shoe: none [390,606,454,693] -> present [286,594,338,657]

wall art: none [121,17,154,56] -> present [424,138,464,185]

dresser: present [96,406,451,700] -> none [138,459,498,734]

# # # # # # #

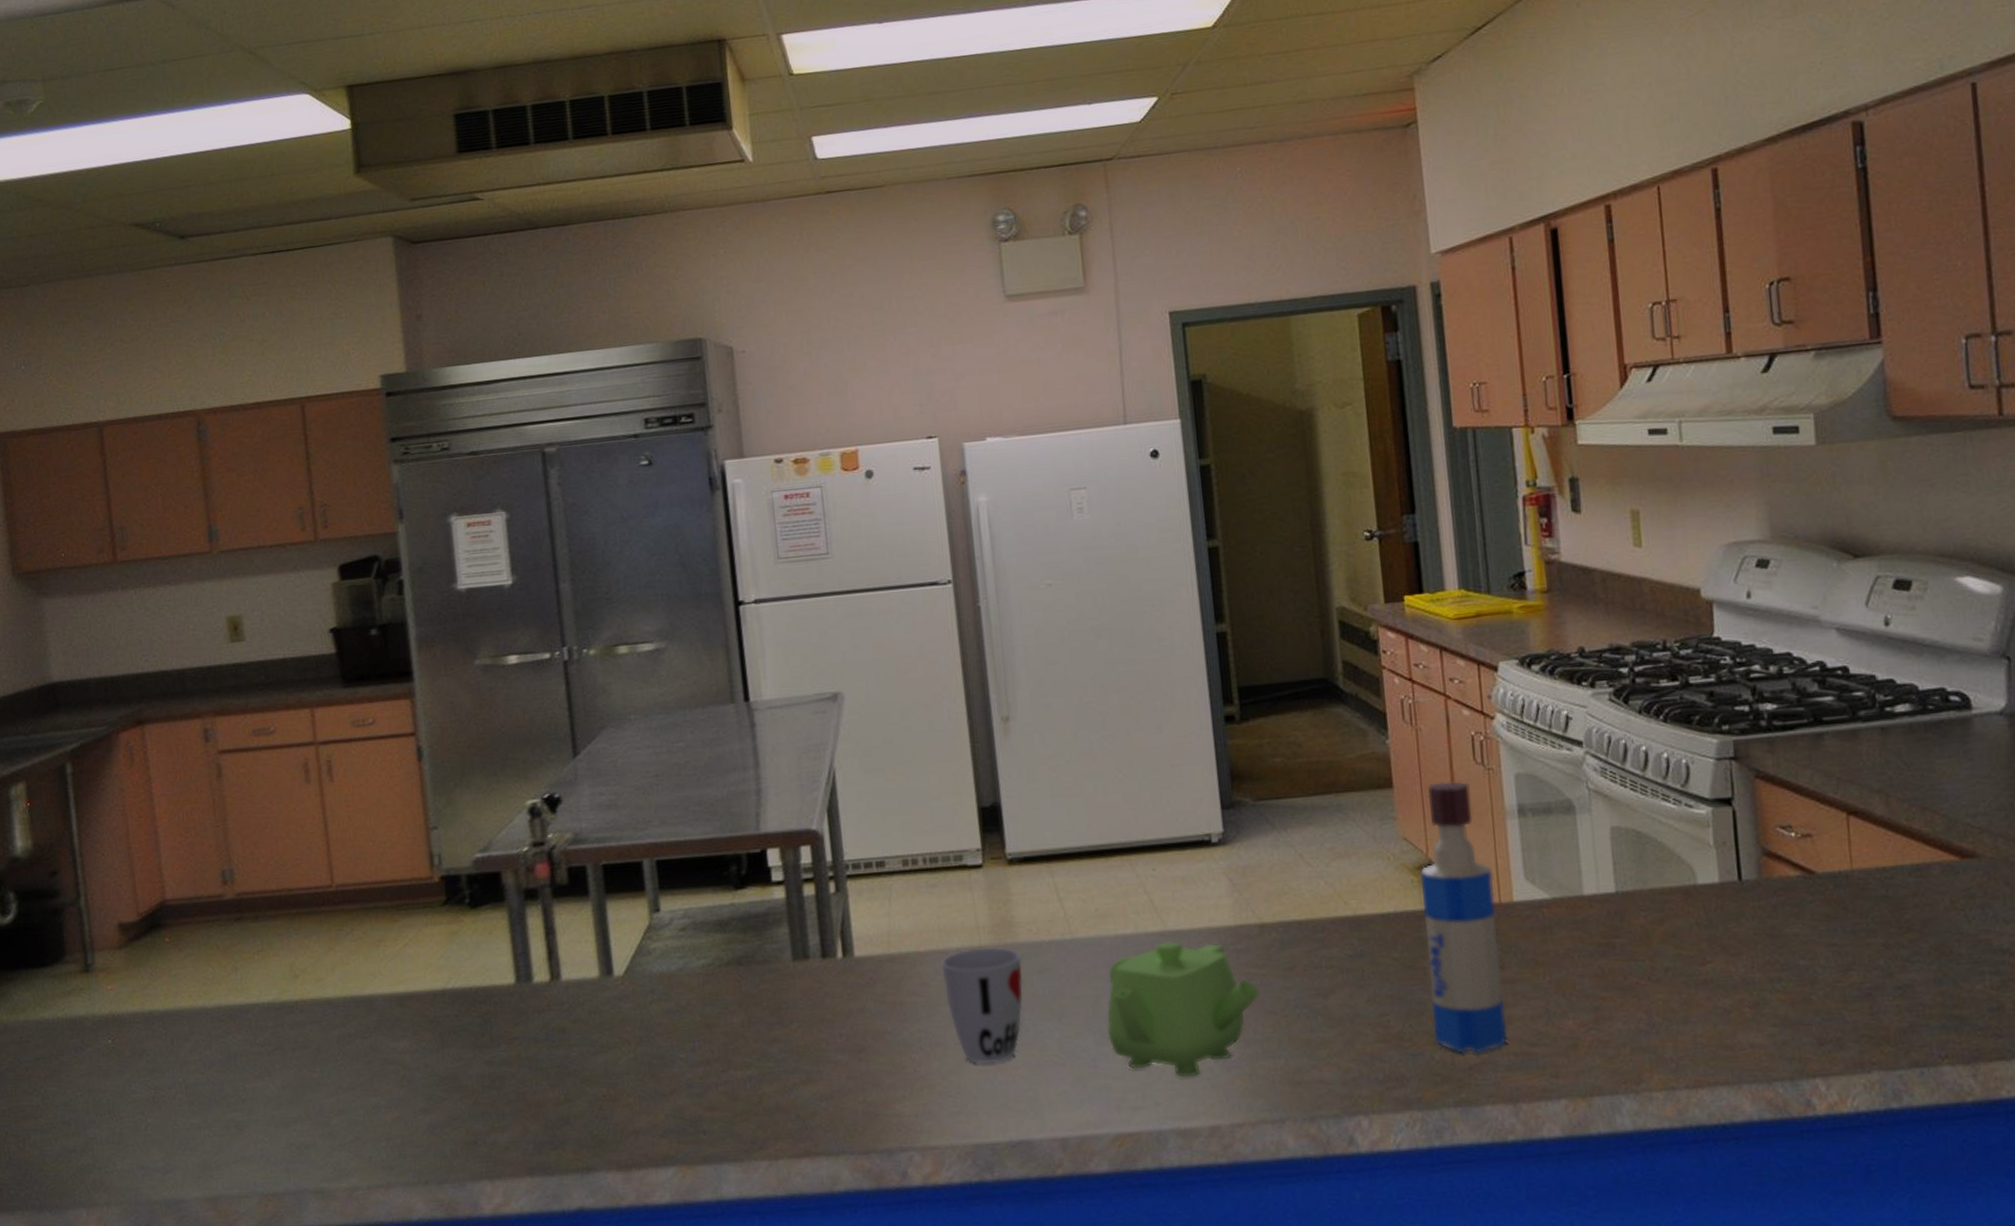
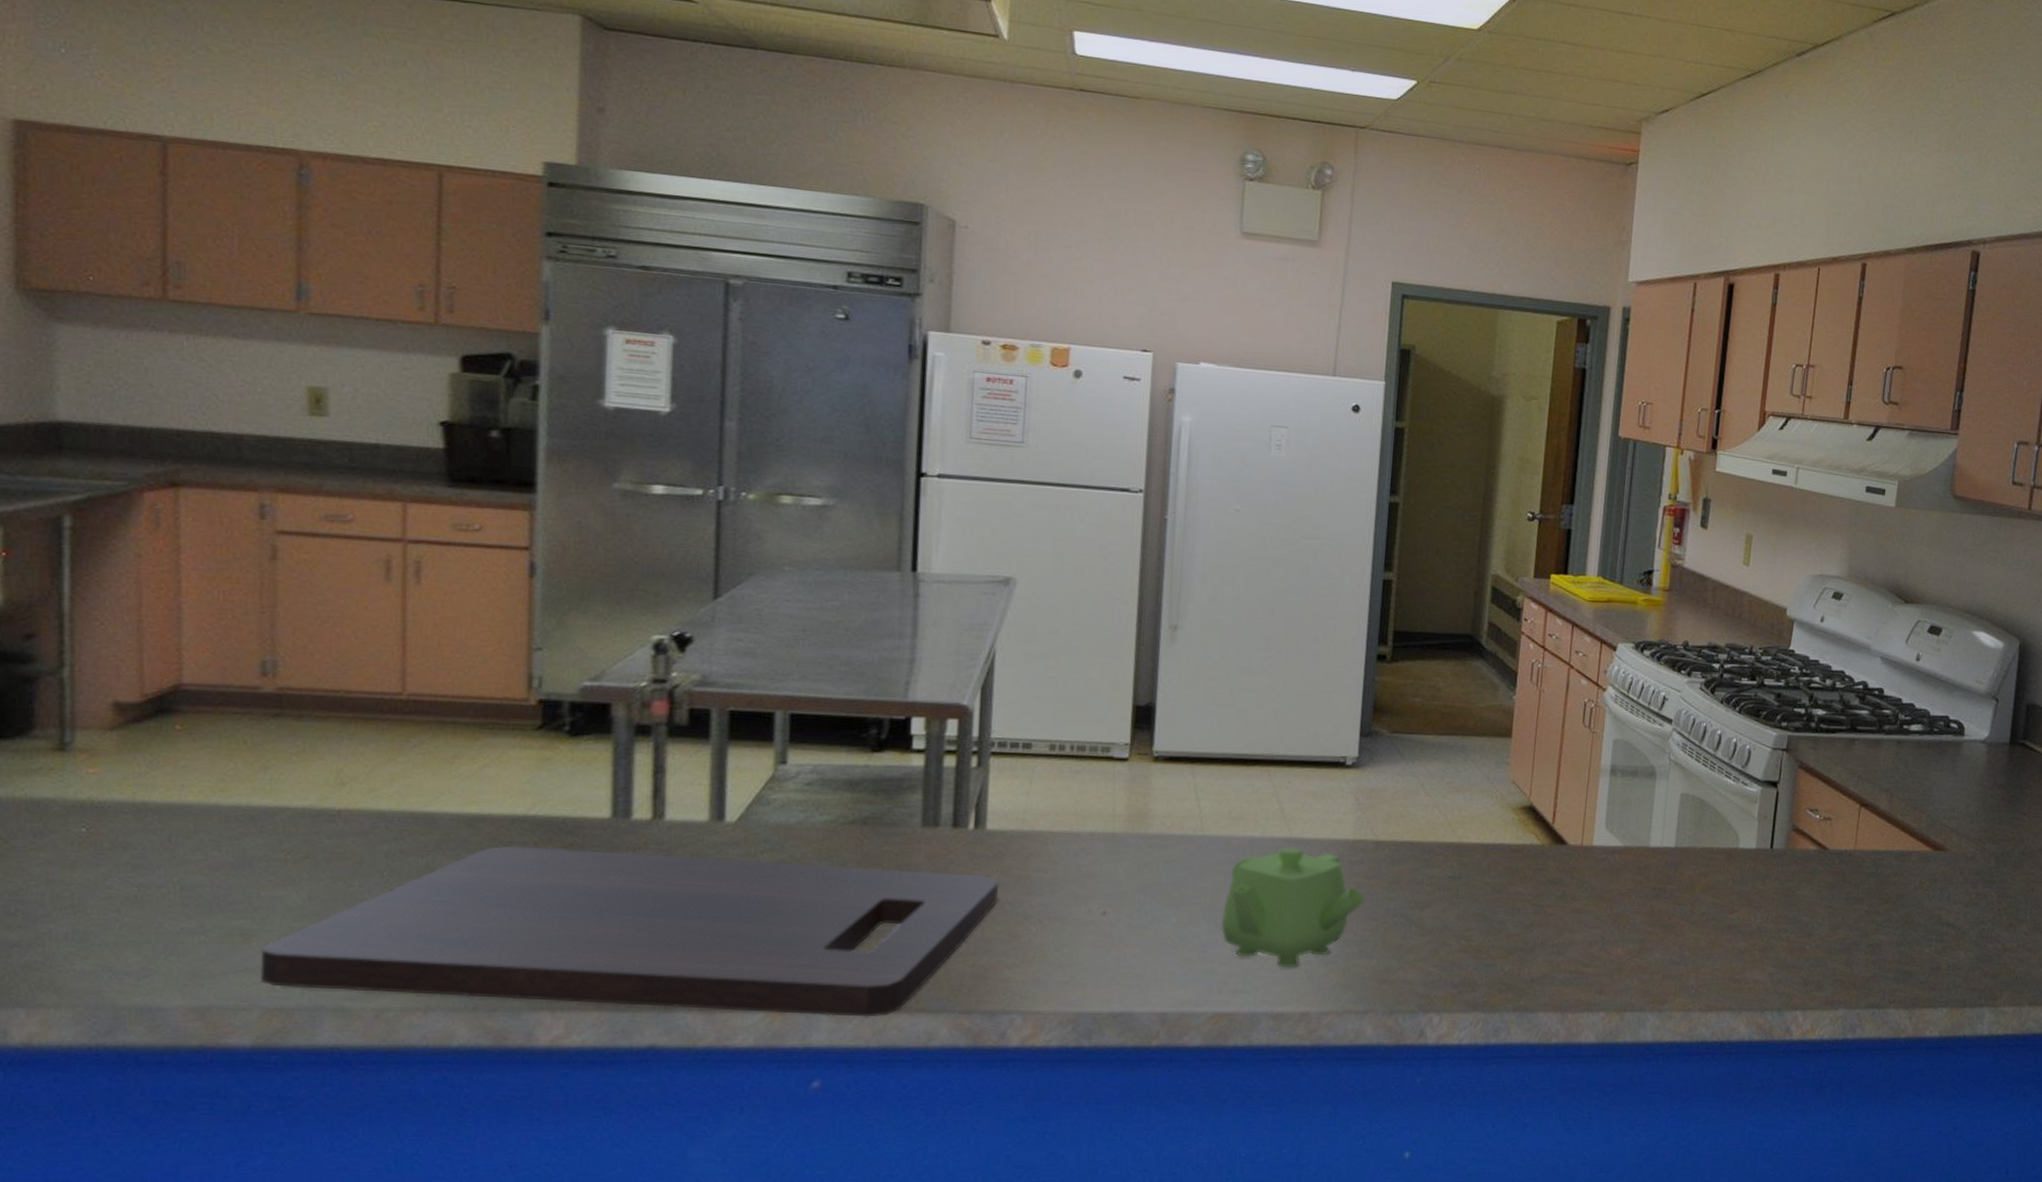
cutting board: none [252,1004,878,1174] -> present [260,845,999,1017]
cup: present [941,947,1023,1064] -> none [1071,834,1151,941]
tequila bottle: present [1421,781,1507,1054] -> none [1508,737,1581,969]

# # # # # # #

**Aim of the exercise**. Within the data above, the lines from the one with "wall art: none" to the one with "dresser: present [96,406,451,700]" must be repeated exactly; no other line belongs in the answer.

**Solved exercise**.
wall art: none [121,17,154,56] -> present [424,138,464,185]

dresser: present [96,406,451,700] -> none [138,459,498,734]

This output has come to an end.